В имеющихся трудах прежде всего заметны попытки анализа спектра причин как поворота России на Восток в целом, так и своеобразия реализа- ции конкретных программ и проектов. Обобщая результаты проведенного анализа, можно заключить, что в литературе сложился консенсус относительно фактора, который катализировал разработку политики поворота России на Восток: в качестве такого выступает историческая ситуация, которая характеризовалась следующими особенностями. Во-первых, наблюдалось смещение центра тяжести в мировой политике и экономике в Азиатско-Тихоокеанский регион. Во-вторых, после дальневосточной политики времени Б.Н. Ельцина, которая строилась в «режиме ручного управления», и проведения радикально-либеральных реформ в политической и экономической сферах, в ситуации непредвиденных результатов (например, в виде деградации социальной инфраструктуры, деиндустриализации, социально-демографического кризиса, массового оттока населения [4; 11]) федеральный центр вновь осознал потребность в развитии Сибири и Дальнего Востока [1; 2; 3; 5; 8; 9; 13; 14; 15; 19, с. 9]. В-третьих, вся международная обстановка стимулировала российскую политическую элиту к интеграции в АТР. Исследователи иногда конкретизируют особенности международной обстановки с учетом российско-украинских отношений: «События на Украине и последовавший за ними кризис в отношениях РФ с Западом с одной стороны, и евразийская инициатива Пекина (“один пояс, один путь”) с другой максимально политизировали и формально подтвердили стратегическую значимость проекта» [20, с. 9]. Тема поворота России на Восток способствовала появлению в научном дискурсе нового термина - «Тихоокеанская Россия» [20].
Среди мнений ученых, анализирующих итоги поворота России на Восток в 2006–2017 гг., на наш взгляд, особого внимания заслуживает точка зрения академика В.Л. Ларин: «“Восточный поворот” России как в его внутренней (развитие Дальнего Востока), так и внешней (отношения со странами Тихоокеанской Азии) проекциях оказался имитацией. Интерес к зоне Тихоокеанской России был весьма ограничен и не реализовался в каких-то конкретных действиях как в силу невнятности восточноазиатской политики России, так и вследствие малоэффективности ее действий по экономическому и инфраструктурному развитию Дальнего Востока» [6, с. 12].
В контексте изучения внешнеполитических аспектов «восточного поворота» можно вспомнить и книгу «Тихоокеанская Россия в интеграционном процессе Северной Пацифики в начале XXI в.» [19], в которой нашла отражение позиция ученых ИИАЭ ДВО РАН по данному вопросу. Среди стабильного набора долгоиграющих факторов, определявших суть и форму тихоокеанской политики России всю вторую половину XX в., по мнению ее авторов, находился клубок межгосударственных интересов и противоречий (проблема Корейского полуострова, территориальный спор с Японией, стратегические интересы и предпочтения Китая). В начале XXI в. на первый план – исключительно формально, но в духе времени – был выведен экономический интерес, сформулированный как экономическая интеграция в АТР [19].

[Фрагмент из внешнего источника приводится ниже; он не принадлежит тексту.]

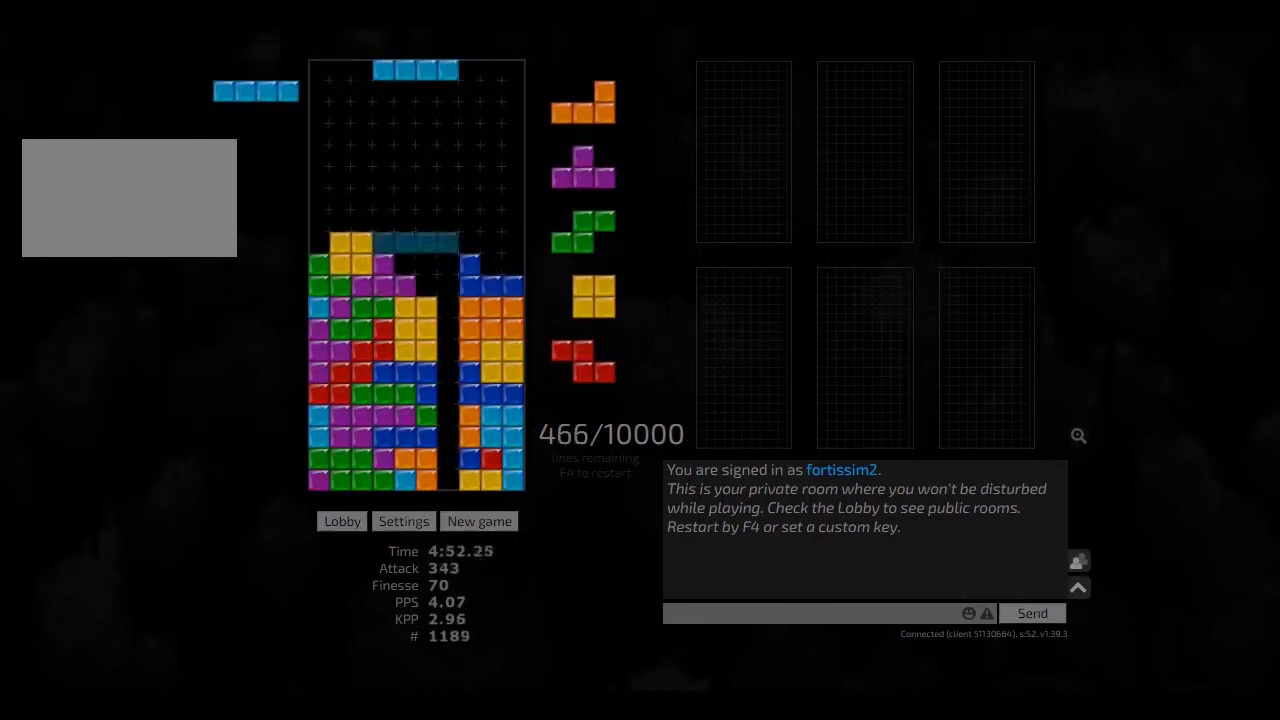
{"keys": [], "events": [[83, "hd", "up"], [167, "hd", "down"], [208, "left", "down"], [292, "hd", "up"], [333, "left", "up"], [375, "hd", "down"], [417, "ccw", "down"], [417, "hd", "up"], [417, "right", "down"], [458, "ccw", "up"], [458, "right", "up"]]}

Хотелось бы обратить внимание и на концептуальный подход экспертного сообщества, акцент в котором в большей мере сделан на будущем: «Главное в “повороте на Восток” – человеческое измерение. От того, как и какие люди будут жить на Дальнем Востоке, зависит коридор возможностей для России на весь XXI век. Отсюда – принципиальная важность социальной политики в регионе. Социальной политики в максимально широком контексте: политики смыслов для общества, или культурно-идейной политики, культуры, политики сбережения и развития человеческого капитала, условий жизни. Именно эта политика должна давать ответ на вопрос “зачем жить на Дальнем Востоке?”» [9].
Особенности структуры книги и подхода ее авторов
Именно на таком солидном историографическом фоне в 2024 г. появляется новая монография – «Потенциальный Дальний Восток. Как расцветают и угасают проекты развития в самом большом регионе России», вышедшая при поддержке Фонда поддержки социальных исследований «Хамовники». По отношению к структуре книги возникает двойственное впечатление. С одной стороны, по своей задумке – это коллективная монография. Авторы об этом говорят во введении, обращая внимание читателя на единую социальноантропологическую платформу, объединившую разные проекты (хотя и делают оговорку: в отдельных главах заявленная общая линия прослеживается неравномерно). Нельзя не заметить стремления авторов убедить читателя, что все пять глав книги все-таки объедены одной поисковой идеей – объяснить, как «угасают» проекты развития Дальнего Востока» после периода «расцвета». С другой стороны, каждый автор достигает поставленную цель по-своему, опираясь на индивидуальный исследовательский инструментарий. В формулировке названий глав бросаются в глаза т.н. «ключевые» слова, которые хорошо отражают суть позиции участников данного исследовательского проекта – «миражи», «миф», «ритуализация». Последовательностью и соответствием метода и эмпирики отличаются главы «Миражи “Тумангана”: проекты развития территории на стыке границ России, Китая и Северной Кореи» (А.Е. Савченко), «Разворовать потен- циал… во имя государства: история первой свободной экономической зоны Дальнего Востока России» (С.А. Иванов).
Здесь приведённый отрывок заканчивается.